▶ What you will do: Within the records below, repeat each line exactly but keep every picture out of the copy.

Data extracted from a collection:
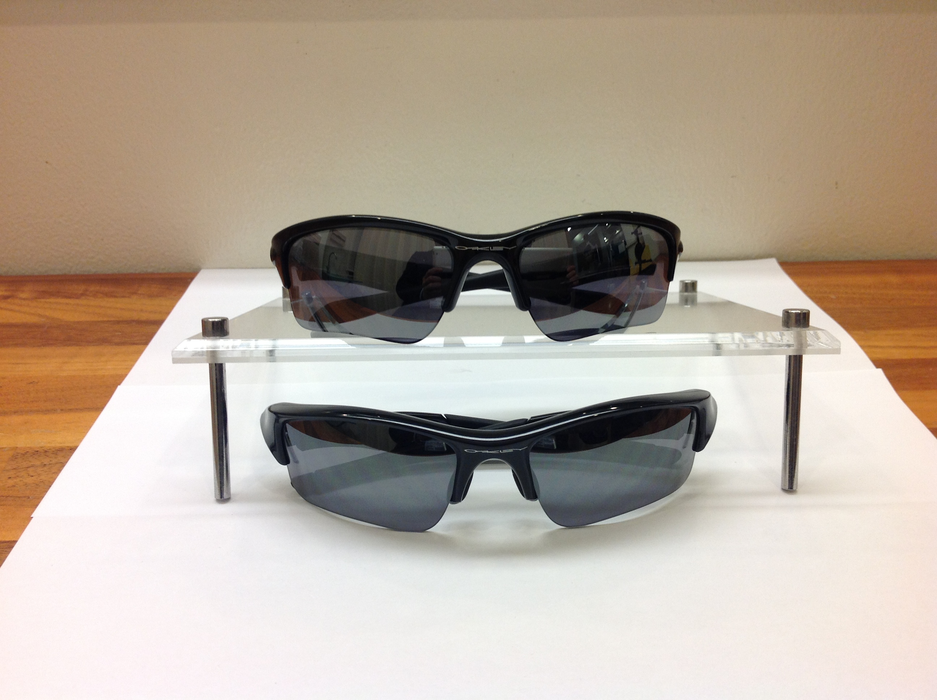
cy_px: 350
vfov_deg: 40.6
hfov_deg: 52.7
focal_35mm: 35
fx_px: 946
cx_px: 468
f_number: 2.4
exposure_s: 1/33
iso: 64
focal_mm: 4.28
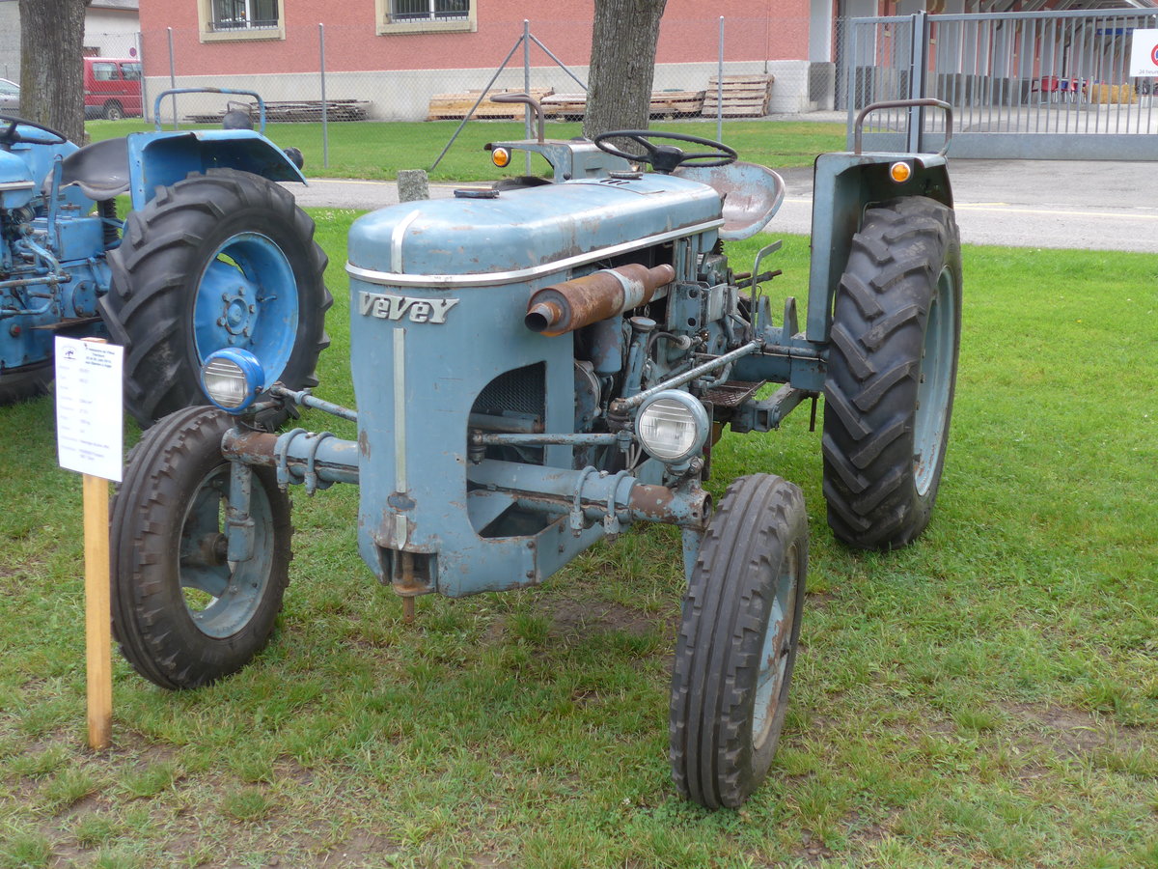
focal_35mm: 41
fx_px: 1372
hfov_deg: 45.8
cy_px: 434
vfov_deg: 35.1
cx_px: 579
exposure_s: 1/250
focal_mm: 8.4
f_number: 2.8
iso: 80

▶ Completed exercise:
cy_px: 350
vfov_deg: 40.6
hfov_deg: 52.7
focal_35mm: 35
fx_px: 946
cx_px: 468
f_number: 2.4
exposure_s: 1/33
iso: 64
focal_mm: 4.28
focal_35mm: 41
fx_px: 1372
hfov_deg: 45.8
cy_px: 434
vfov_deg: 35.1
cx_px: 579
exposure_s: 1/250
focal_mm: 8.4
f_number: 2.8
iso: 80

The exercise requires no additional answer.